* [PROBLEM STATEMENT] The data below holds the lines to copy: everything from the line containing "focal_35mm: 26" to the line containing "f_number: 1.5", both ends included, set down exactly.

* [PROVIDED RECORDS]
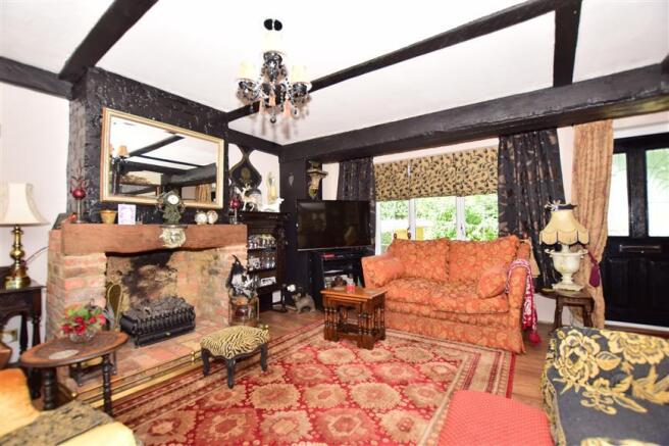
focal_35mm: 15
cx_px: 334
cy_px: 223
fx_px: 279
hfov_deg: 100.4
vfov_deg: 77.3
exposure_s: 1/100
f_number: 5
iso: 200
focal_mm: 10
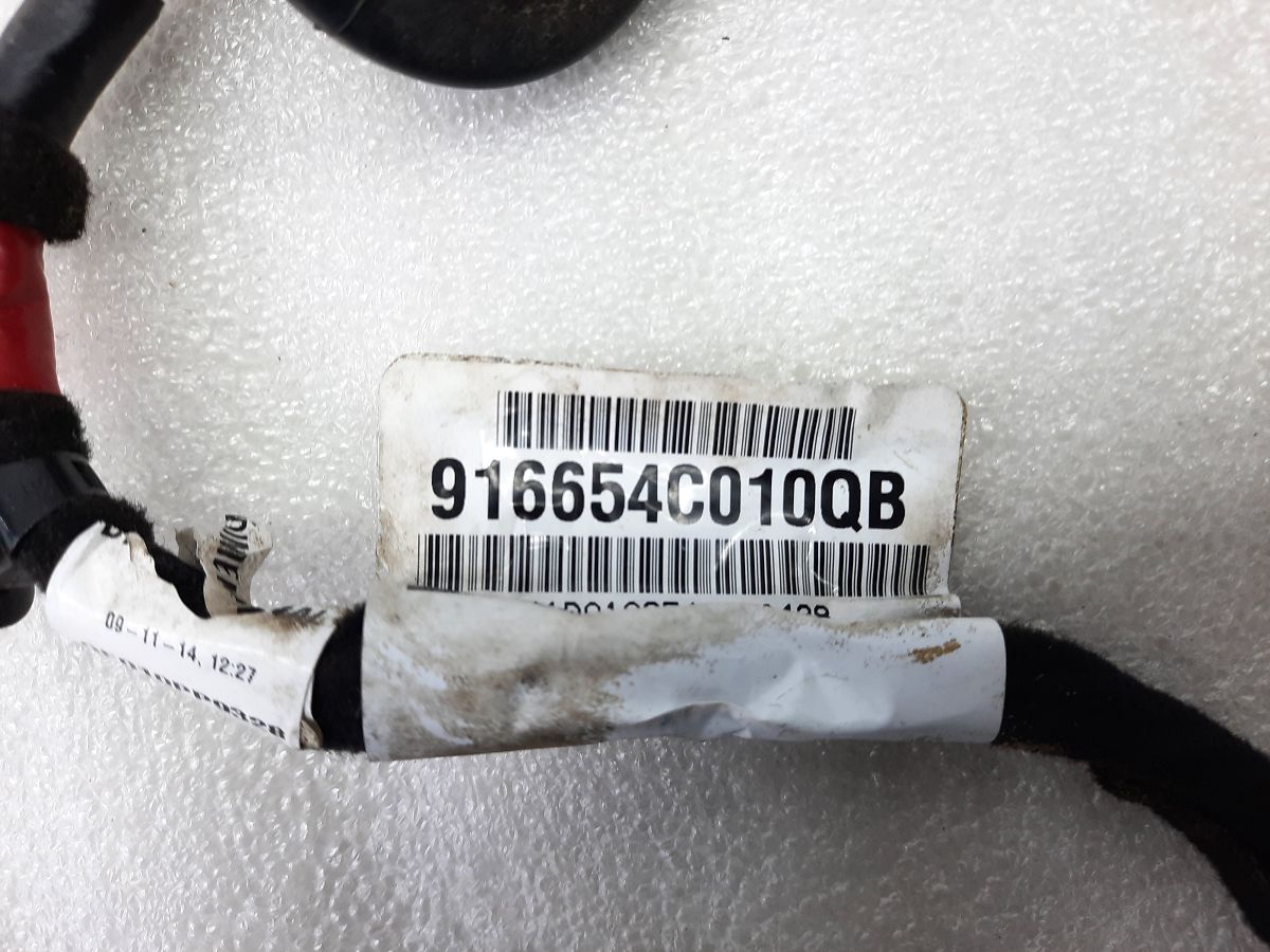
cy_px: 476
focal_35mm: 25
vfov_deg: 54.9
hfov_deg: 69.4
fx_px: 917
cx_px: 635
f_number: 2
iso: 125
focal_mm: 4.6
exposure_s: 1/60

==

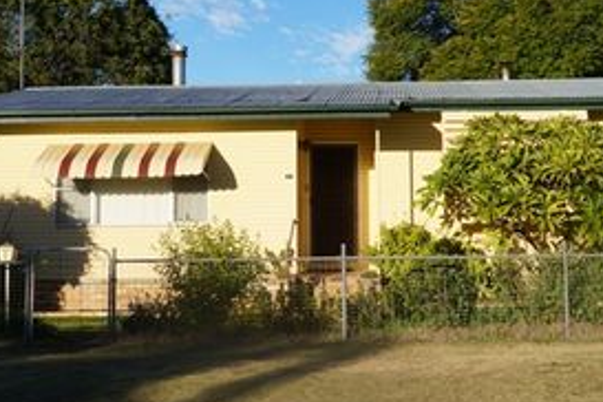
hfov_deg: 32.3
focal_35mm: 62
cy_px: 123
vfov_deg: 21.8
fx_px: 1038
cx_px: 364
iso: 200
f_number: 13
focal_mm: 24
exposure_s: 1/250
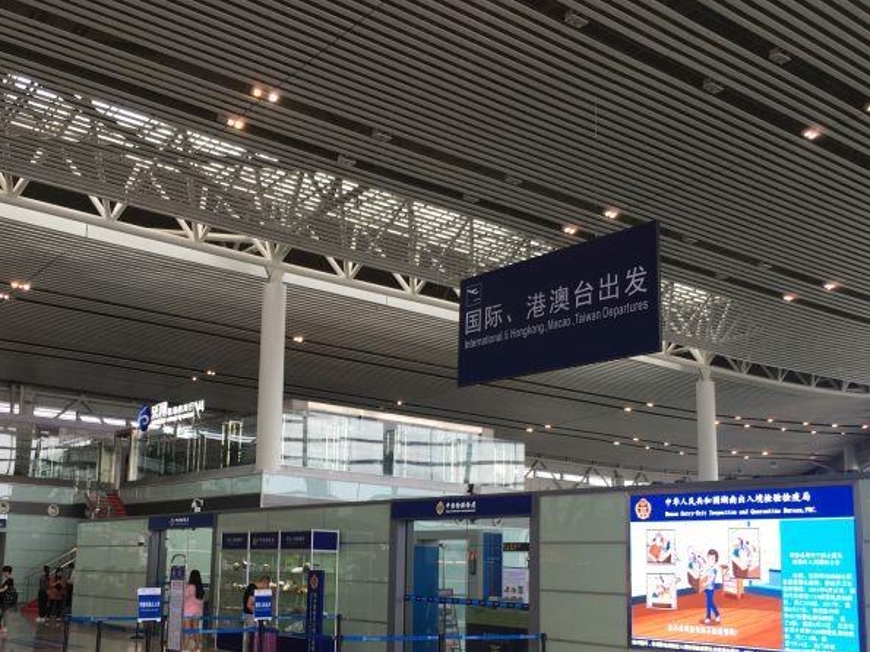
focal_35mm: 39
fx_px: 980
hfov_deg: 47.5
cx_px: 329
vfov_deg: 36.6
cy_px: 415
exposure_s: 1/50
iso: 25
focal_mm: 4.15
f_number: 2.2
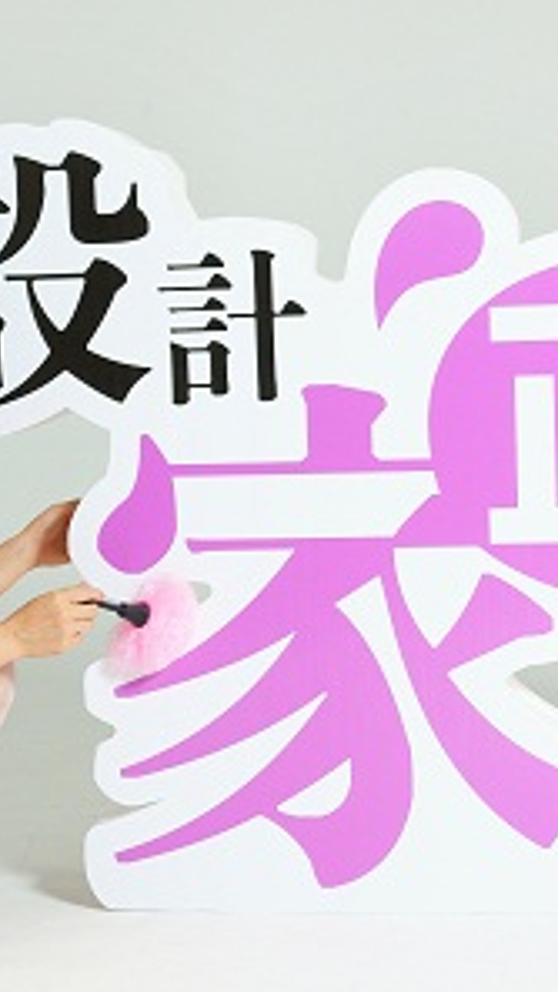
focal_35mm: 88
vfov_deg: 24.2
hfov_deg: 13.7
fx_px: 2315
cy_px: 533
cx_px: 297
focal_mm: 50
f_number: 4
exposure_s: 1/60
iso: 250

---

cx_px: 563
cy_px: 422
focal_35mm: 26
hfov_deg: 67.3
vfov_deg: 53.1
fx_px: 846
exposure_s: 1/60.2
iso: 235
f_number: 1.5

* [ANSWER BELOW]
focal_35mm: 26
hfov_deg: 67.3
vfov_deg: 53.1
fx_px: 846
exposure_s: 1/60.2
iso: 235
f_number: 1.5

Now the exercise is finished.